─── Materials provided

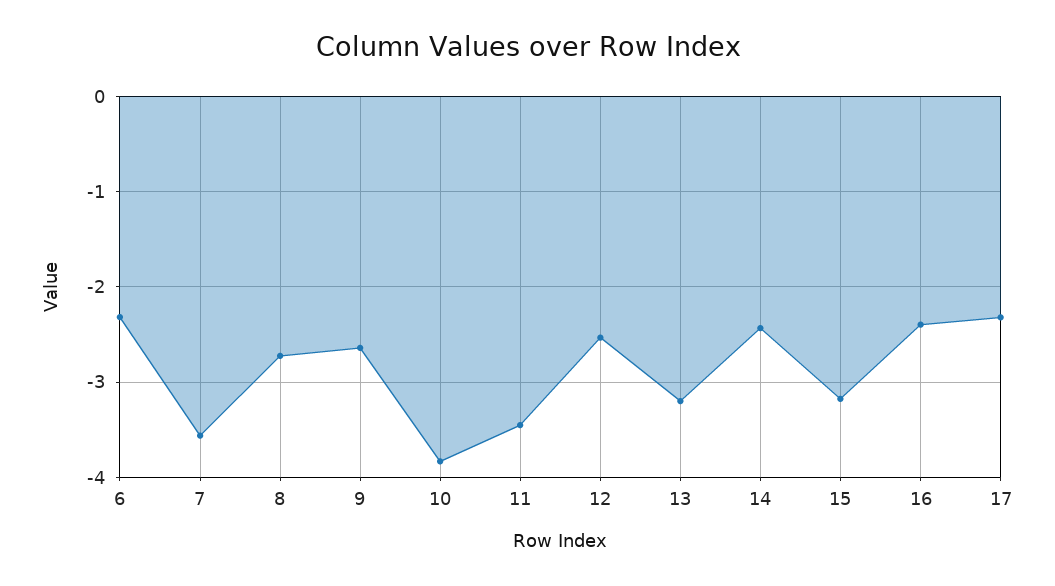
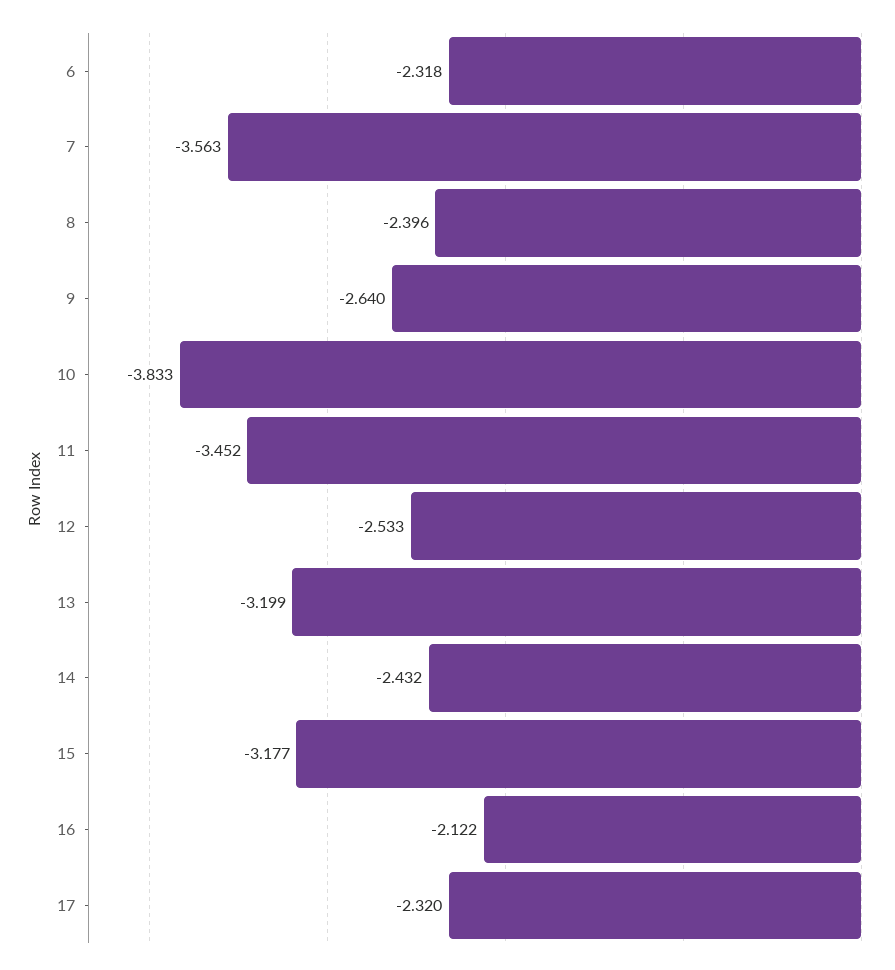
  {
    "6": -2.318,
    "7": -3.563,
-   "8": -2.7,
+   "8": -2.396,
    "9": -2.64,
    "10": -3.833,
    "11": -3.452,
    "12": -2.533,
    "13": -3.199,
    "14": -2.432,
    "15": -3.177,
-   "16": -2.4,
+   "16": -2.122,
    "17": -2.32
  }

──────

### What is needed
Go through the data and return every word of it verbatim, leaving out the pictures.

### Exercise response
  {
    "6": -2.318,
    "7": -3.563,
-   "8": -2.7,
+   "8": -2.396,
    "9": -2.64,
    "10": -3.833,
    "11": -3.452,
    "12": -2.533,
    "13": -3.199,
    "14": -2.432,
    "15": -3.177,
-   "16": -2.4,
+   "16": -2.122,
    "17": -2.32
  }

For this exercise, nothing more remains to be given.